### [Work to complete]
1. Write out the part of the interview with Gemma Bassett between "Tell me a little" and "everything I know.", inclusive, with no changes.
2. Answer these questions using the interview with Gemma Bassett:
(a) Where did Gemma Bassett work at age 19?
(b) How long has her career in events lasted?
(c) Where and in which decade was she raised?

### [Reading passage]
Grace Louisy sat down with Gemma Bassett for the December FF15 Newsletter.
If the M&E Industry had a hall of fame, trust me, Gem would be in it. Her CV reads like ABBA Gold – a complete collection of back-to-back hits. From EMEIA Meetings & Events Leader at EY, to Director of Client Services at HeadBox, Board Director of Meeting Needs. Her work at Meeting Needs combines her expertise as a leader in the industry with her passion for philanthropy; raising funds for worthy causes relevant to the events industry.
A northern lass with a huge heart, she’s proven time and time again that kindness goes a long way. I sat down with Gem to discuss how she became confident, the lessons she learned along the way, and how she hopes to inspire the next generation of event professionals.
Tell me a little bit about yourself and how you got here.
I’ve never been unemployed. Ever since I was able to work, I did, washing cars, babysitting, I’ve done it all. My biggest driver comes from my upbringing in rural Yorkshire in the 1980s; my mum, a working-class single parent of 5 children, taught me everything I know.
Whilst my circumstances now are completely different from where I grew up, I have always kept two feet on the ground. At 19, I worked at the Job Centre, supporting people from all walks of life to find employment. I soon realised how much she loved to help people and it was this need to help that steered her toward the event industry.
My career in events has spanned over two decades. The most important thing in every role is who I’m working with and who can I support. For me, happiness is everything. Whilst working in events may be challenging, I have always been grateful and happy for the work I’m doing. It’s important to keep an appreciation for who you are and where you are right now, taking a step back and taking stock of what you’ve achieved. I remember the moment when I first stood in a 5-star casino in Monaco, I had this moment when I I realised how far I’d come. I’d never expected to get there!

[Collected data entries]
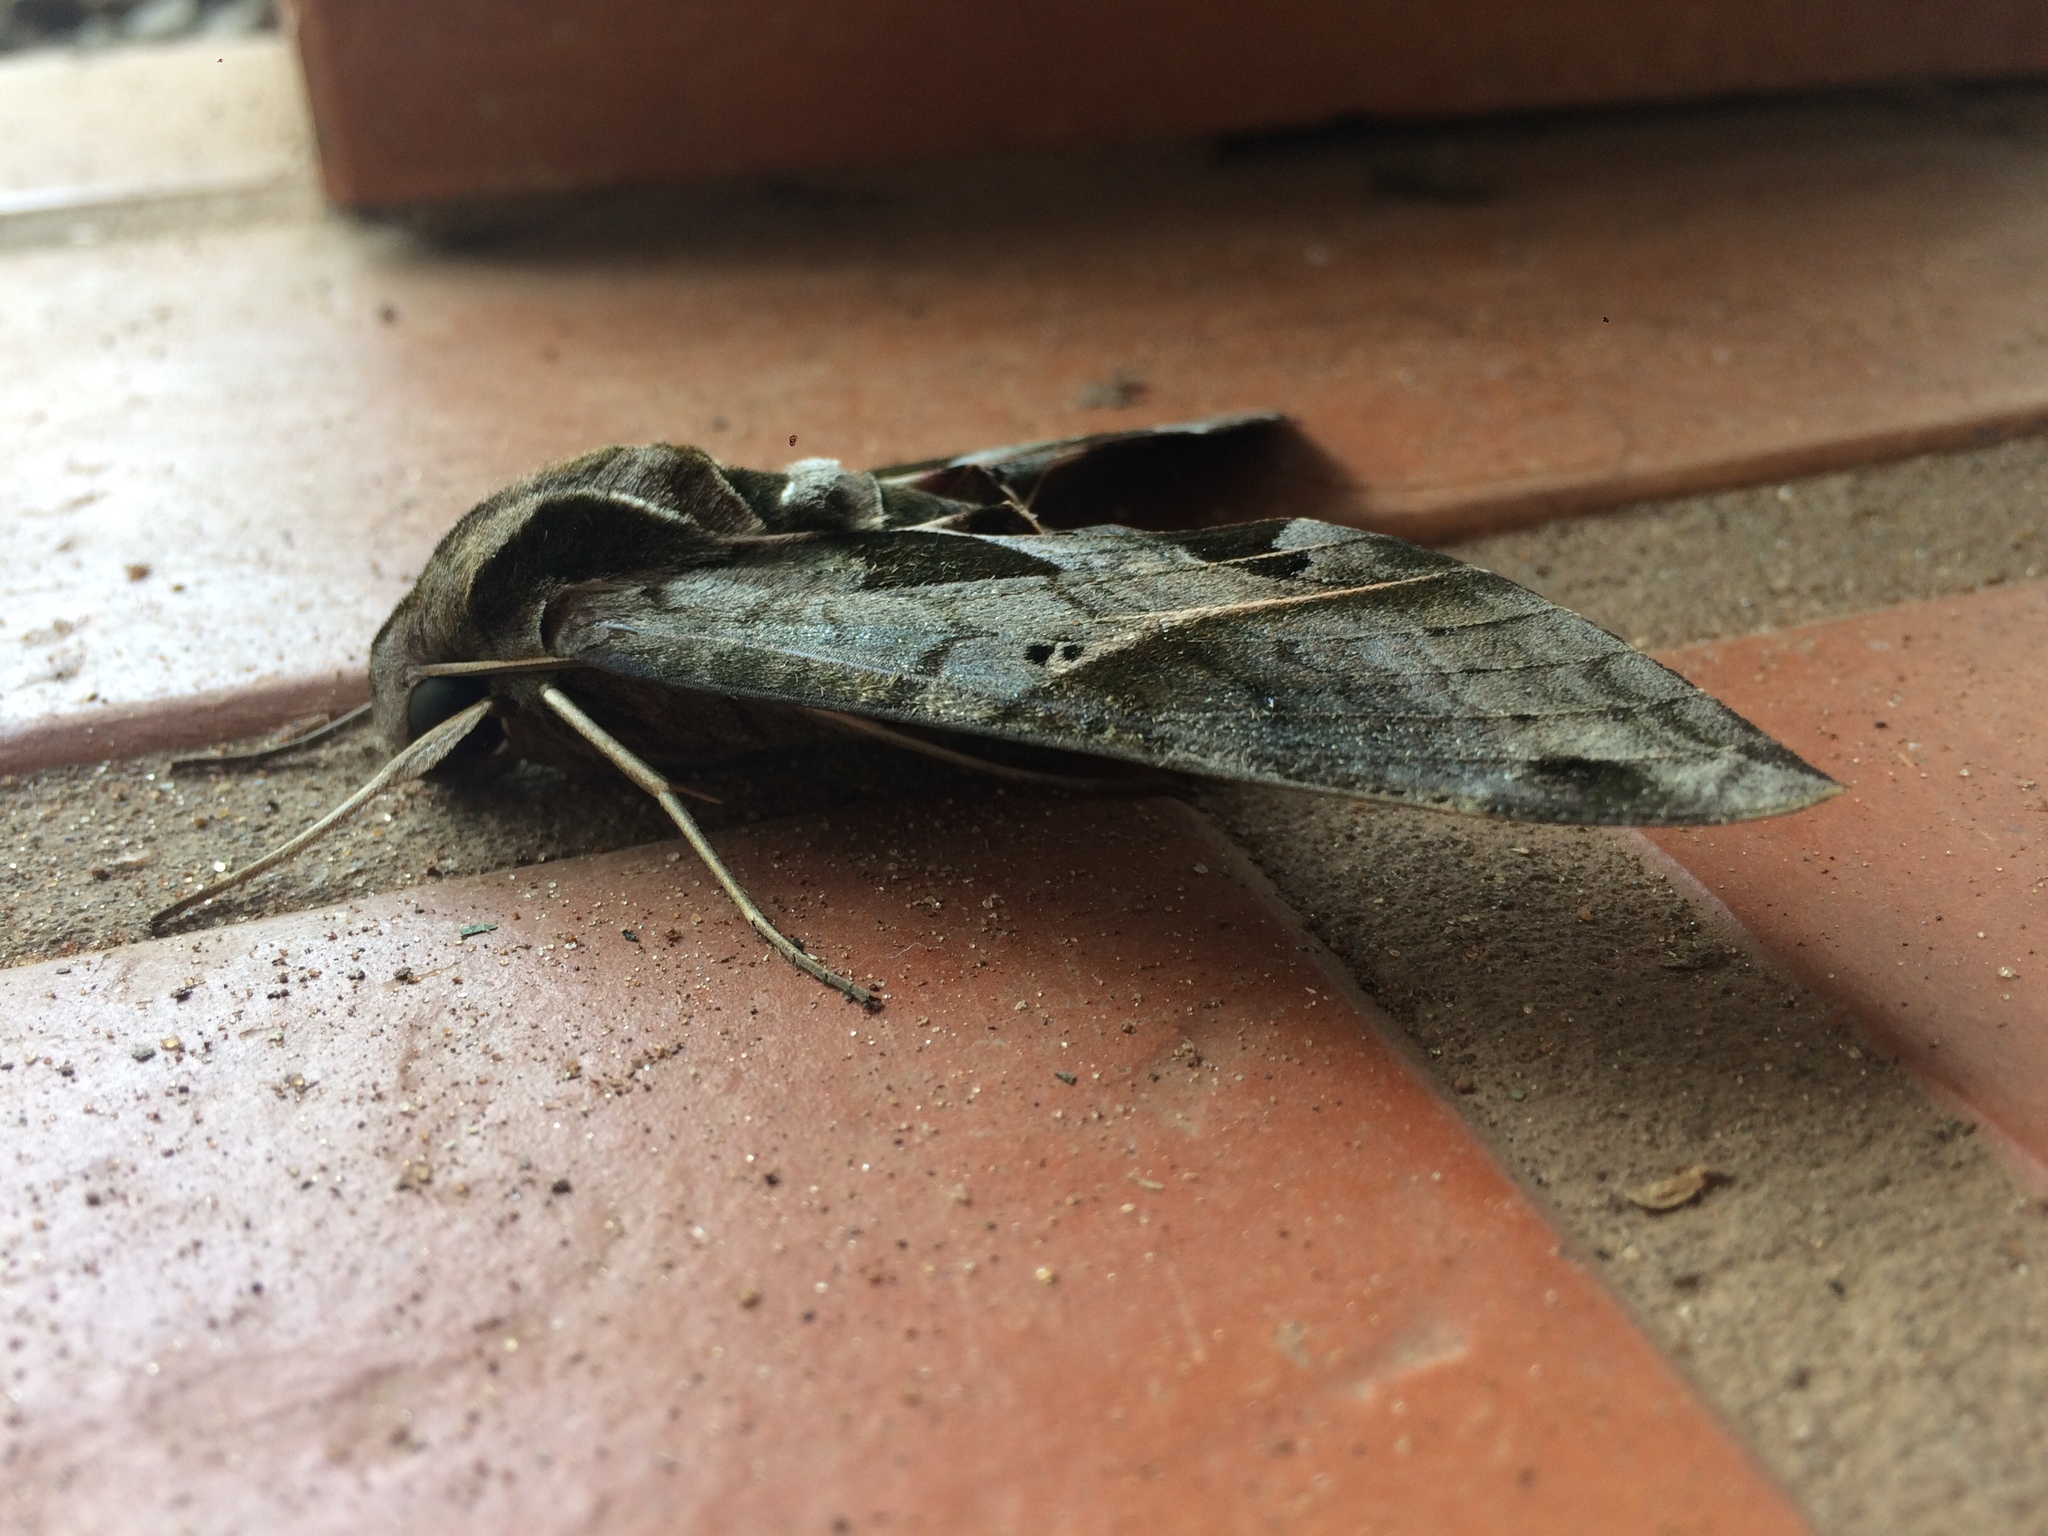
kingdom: Animalia
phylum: Arthropoda
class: Insecta
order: Lepidoptera
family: Sphingidae
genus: Eumorpha
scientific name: Eumorpha analis
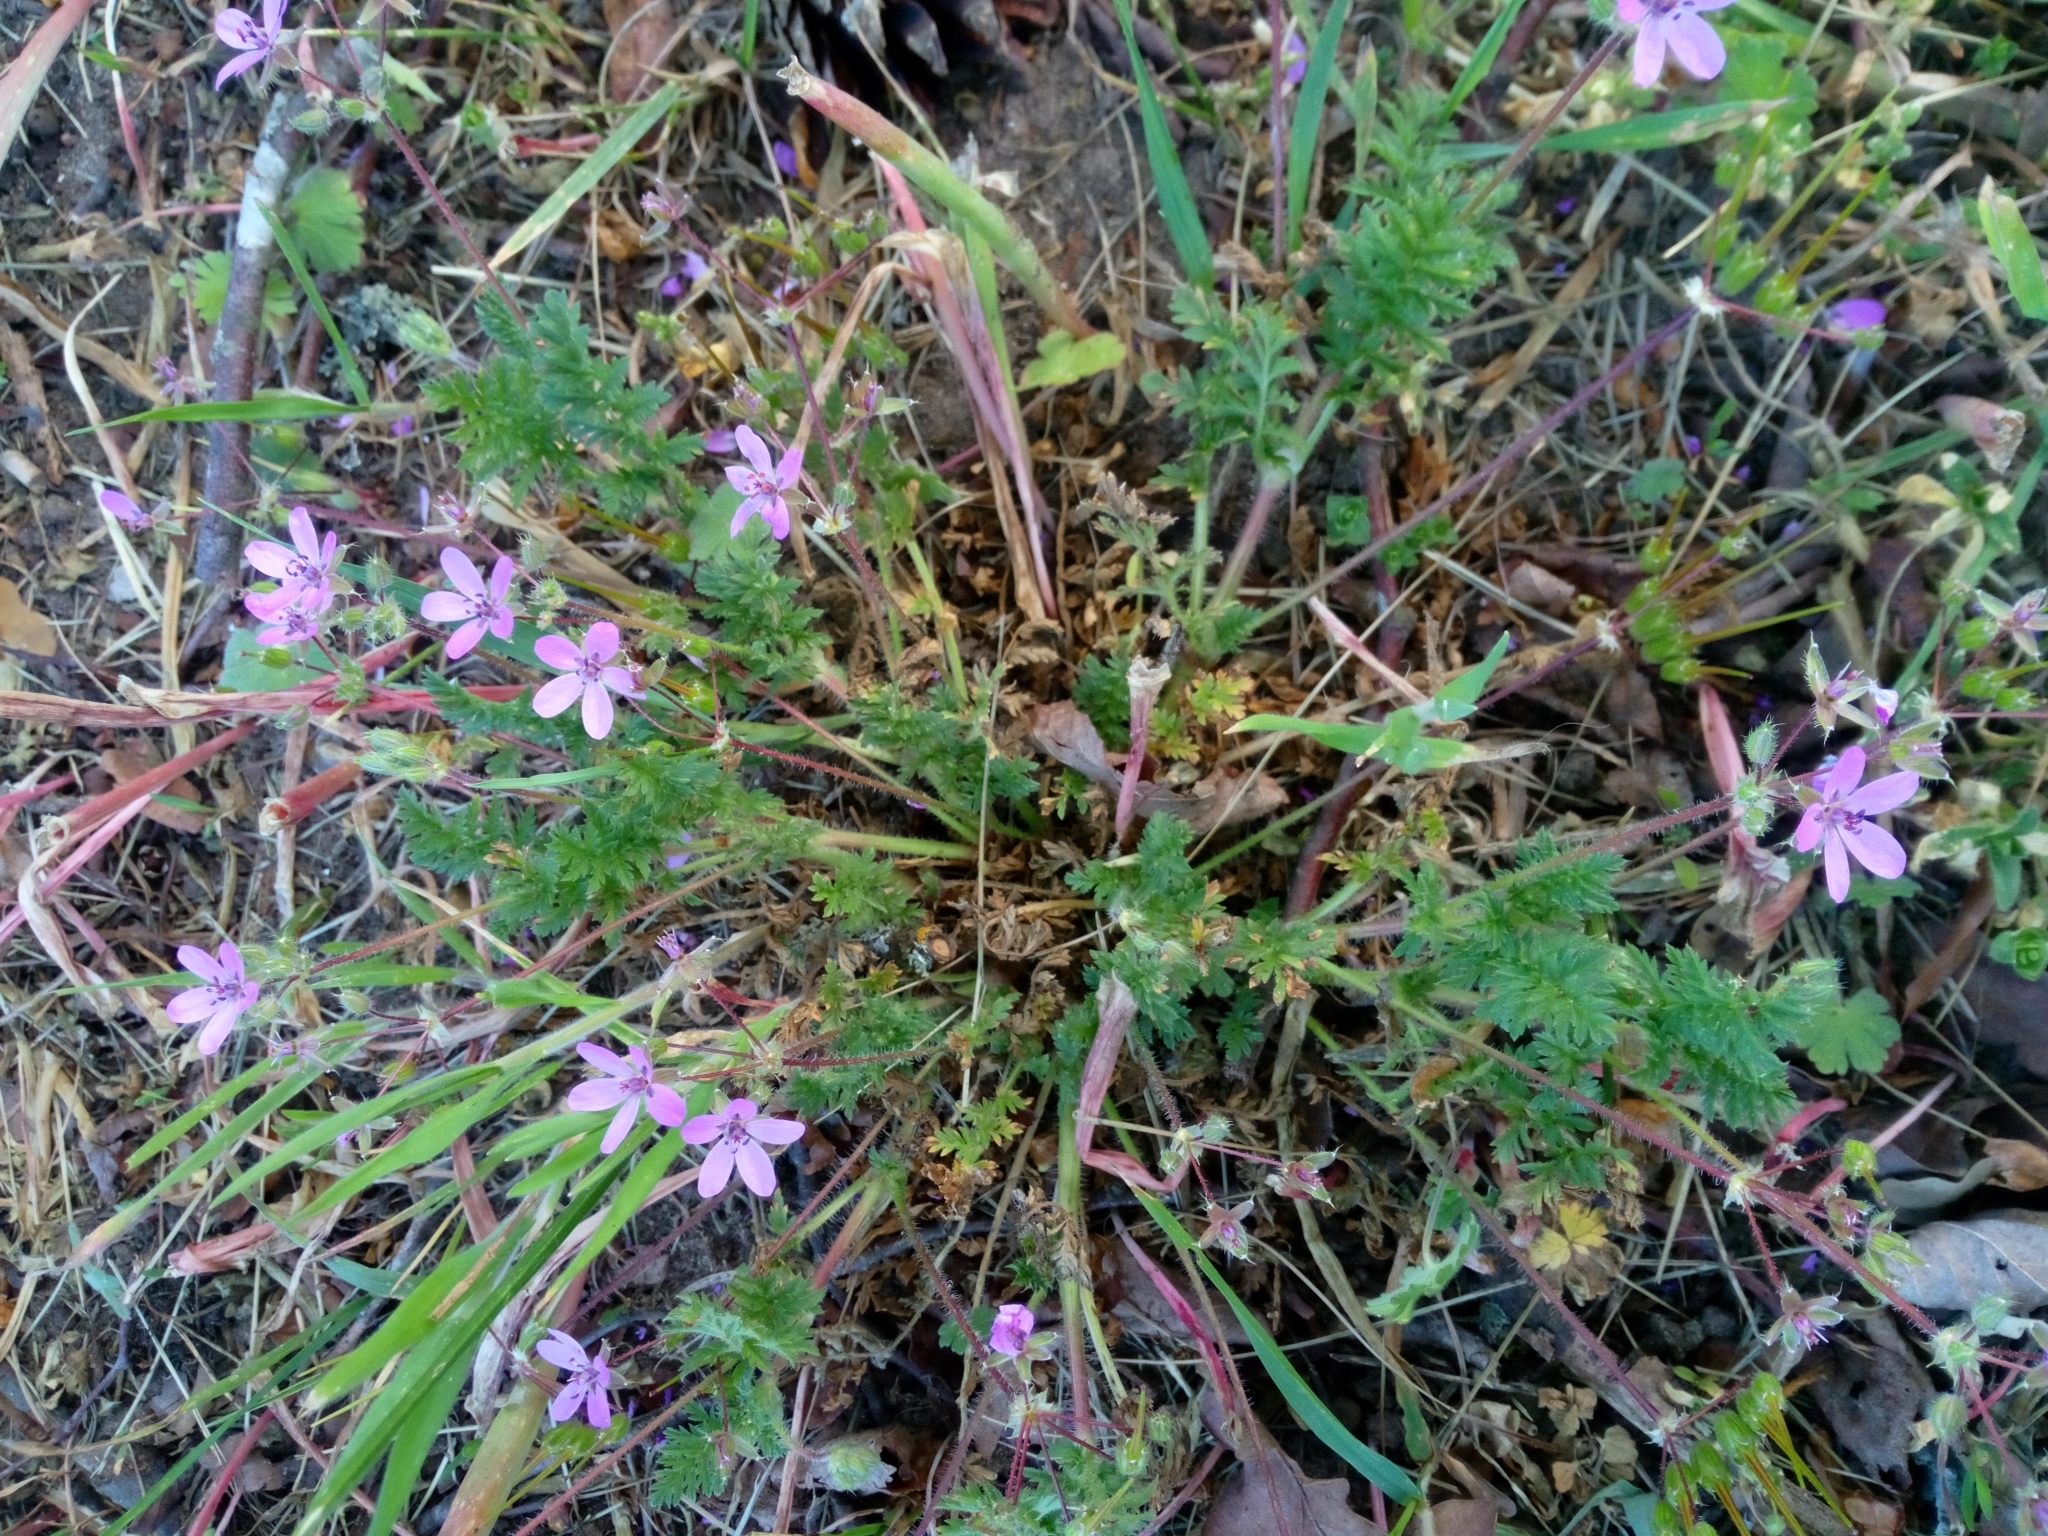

### [Exercise solutions]
1.
Tell me a little bit about yourself and how you got here.
I’ve never been unemployed. Ever since I was able to work, I did, washing cars, babysitting, I’ve done it all. My biggest driver comes from my upbringing in rural Yorkshire in the 1980s; my mum, a working-class single parent of 5 children, taught me everything I know.

2.
(a) At the Job Centre
(b) Over two decades
(c) In rural Yorkshire, in the 1980s